Sparsely-activated Mixture-of-Expert (MoE) layers have found practical applications in enlarging the model size of large-scale foundation models, with only a sub-linear increase in computation demands. Despite the wide adoption of hybrid parallel paradigms like model parallelism, expert parallelism, and expert-sharding parallelism (i.e., MP+EP+ESP) to support MoE model training on GPU clusters, the training efficiency is hindered by communication costs introduced by these parallel paradigms. To address this limitation, we propose Parm, a system that accelerates MP+EP+ESP training by designing two dedicated schedules for placing communication tasks. The proposed schedules eliminate redundant computations and communications and enable overlaps between intra-node and inter-node communications, ultimately reducing the overall training time.
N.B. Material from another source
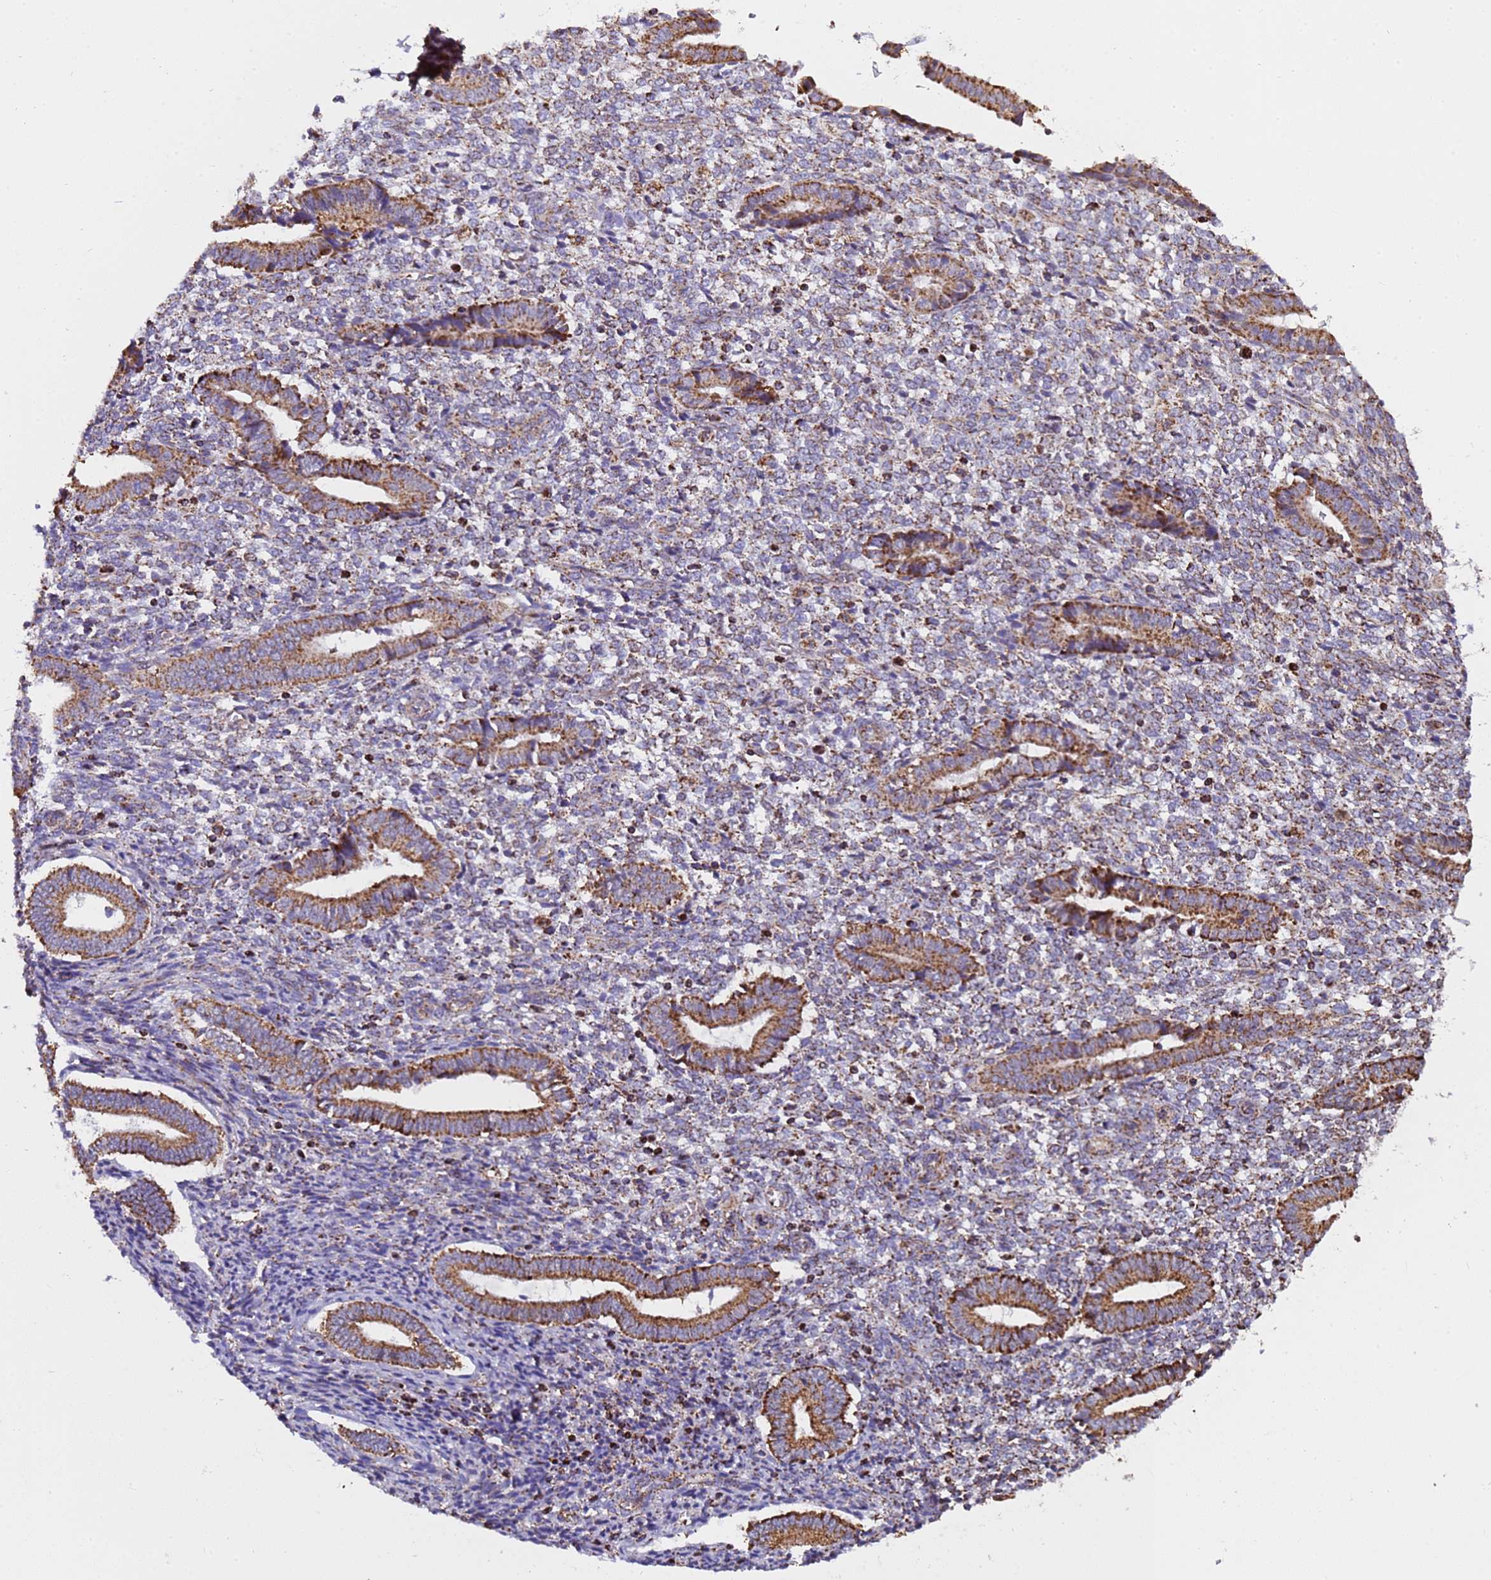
{"staining": {"intensity": "moderate", "quantity": "25%-75%", "location": "cytoplasmic/membranous"}, "tissue": "endometrium", "cell_type": "Cells in endometrial stroma", "image_type": "normal", "snomed": [{"axis": "morphology", "description": "Normal tissue, NOS"}, {"axis": "topography", "description": "Other"}, {"axis": "topography", "description": "Endometrium"}], "caption": "This micrograph displays normal endometrium stained with IHC to label a protein in brown. The cytoplasmic/membranous of cells in endometrial stroma show moderate positivity for the protein. Nuclei are counter-stained blue.", "gene": "MRPS12", "patient": {"sex": "female", "age": 44}}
As the two schedules are not mutually exclusive, we provide comprehensive theoretical analyses and derive an automatic and accurate solution to determine which schedule should be applied in different scenarios. Experimental results on an 8-GPU server and a 32-GPU cluster demonstrate that Parm outperforms the state-of-the-art MoE training system, DeepSpeed-MoE, achieving 1.13$\times$ to 5.77$\times$ speedup on 1296 manually configured MoE layers and approximately 3$\times$ improvement on two real-world MoE models based on BERT and GPT-2.

Figures (7)

• Figure 1: The communication time ratio varies across different configurations, ranging from 67.92% to 96.02% when using 32 Nvidia GeForce RTX 2080Ti GPUs. Detailed configurations for test cases can be found in Table \ref{['tab:moe-configs']}.
• Figure 2: An example of $N_{\text{MP}}=N_{\text{EP}}=N_{\text{ESP}}=2$. The two experts ($\text{E}_1$ and $\text{E}_2$) are distributed to the two EP groups in EP, and each expert is further partitioned into two shards across the ESP group, that is $\text{E}_1\rightarrow[\text{E}_1^1$,$\text{E}_1^2$] are distributed to GPU 0 and GPU2 respectively and $\text{E}_2\rightarrow[\text{E}_2^1$,$\text{E}_2^2$]) are distributed to GPU 2 and GPU 4 respectively. The blue and green rectangles indicate the data tensors and the partially colored part represents a partial sum.
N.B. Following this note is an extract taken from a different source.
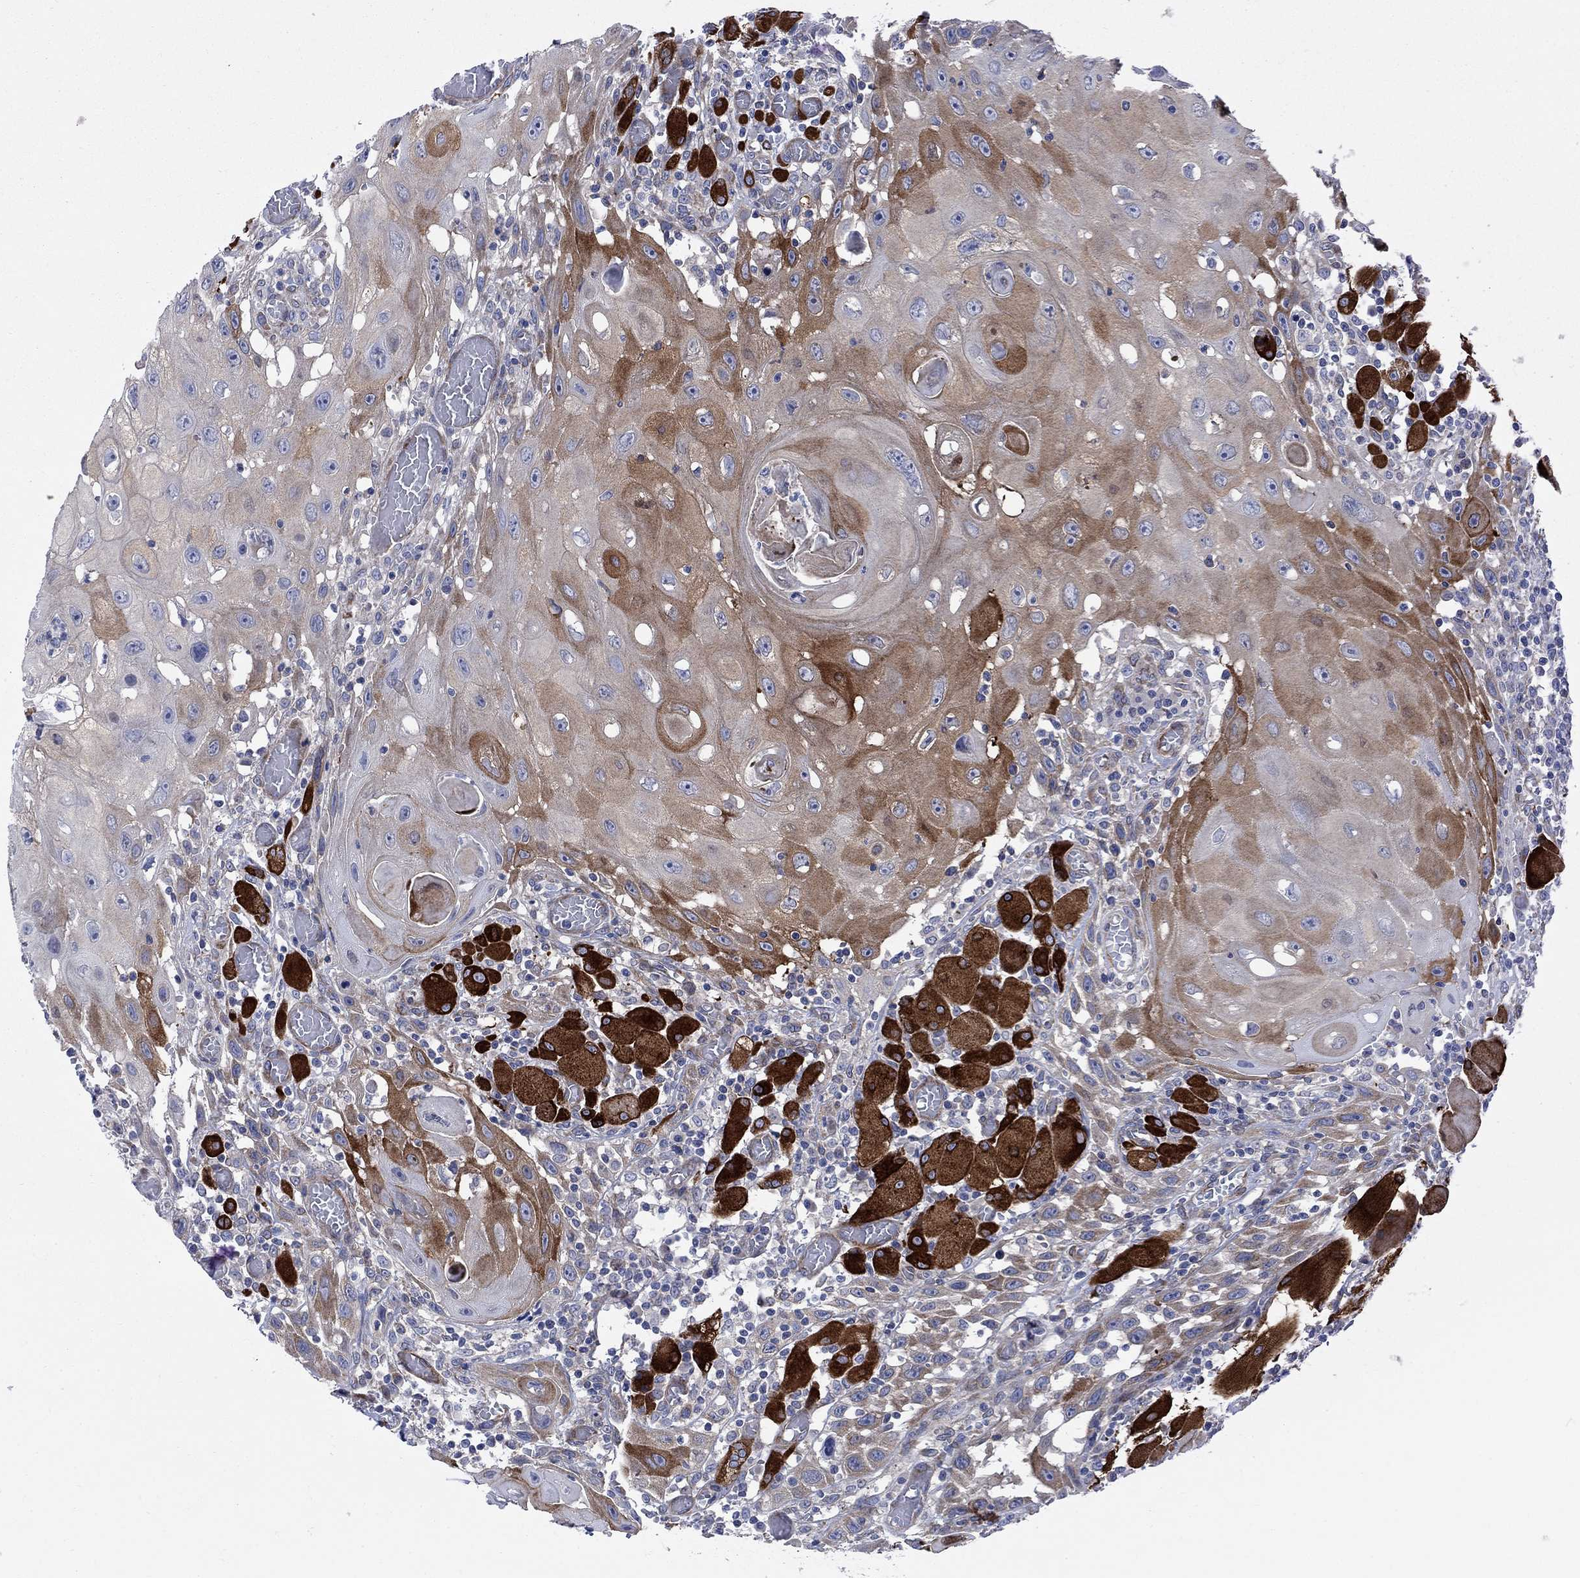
{"staining": {"intensity": "strong", "quantity": "25%-75%", "location": "cytoplasmic/membranous"}, "tissue": "head and neck cancer", "cell_type": "Tumor cells", "image_type": "cancer", "snomed": [{"axis": "morphology", "description": "Normal tissue, NOS"}, {"axis": "morphology", "description": "Squamous cell carcinoma, NOS"}, {"axis": "topography", "description": "Oral tissue"}, {"axis": "topography", "description": "Head-Neck"}], "caption": "Head and neck cancer stained with immunohistochemistry (IHC) demonstrates strong cytoplasmic/membranous expression in about 25%-75% of tumor cells.", "gene": "FXR1", "patient": {"sex": "male", "age": 71}}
• Figure 3: Three schedules in MP+EP+ESP including (a) the default schedule, (b) our proposed $S_1$ schedule, and (c) our proposed $S_2$ schedule. The yellow color indicates input or output data, the blue color indicates communication operations, and the green color indicates computation operations. Note that the split operations have no communication workload in feed-forward propagation, but they introduce the AllGather communication in backpropagation. That two blue rectangles are overlapped indicates the two operations can be executed in parallel and can be overlapped with each other.
• Figure 4: Examples of communication patterns with $N_\text{EP}=N_\text{ESP}=2$ under different schedules. The solid arrows indicate requiring communications and the hollow arrow indicates no communications.
• Figure 5: Example of SAA (4-way AlltoAll and 2-way AllGather). Red slices represent data received from AlltoAll at the current turn and blue slices represent the data received from AllGather. Blue arrow represents data transfer using AllGather.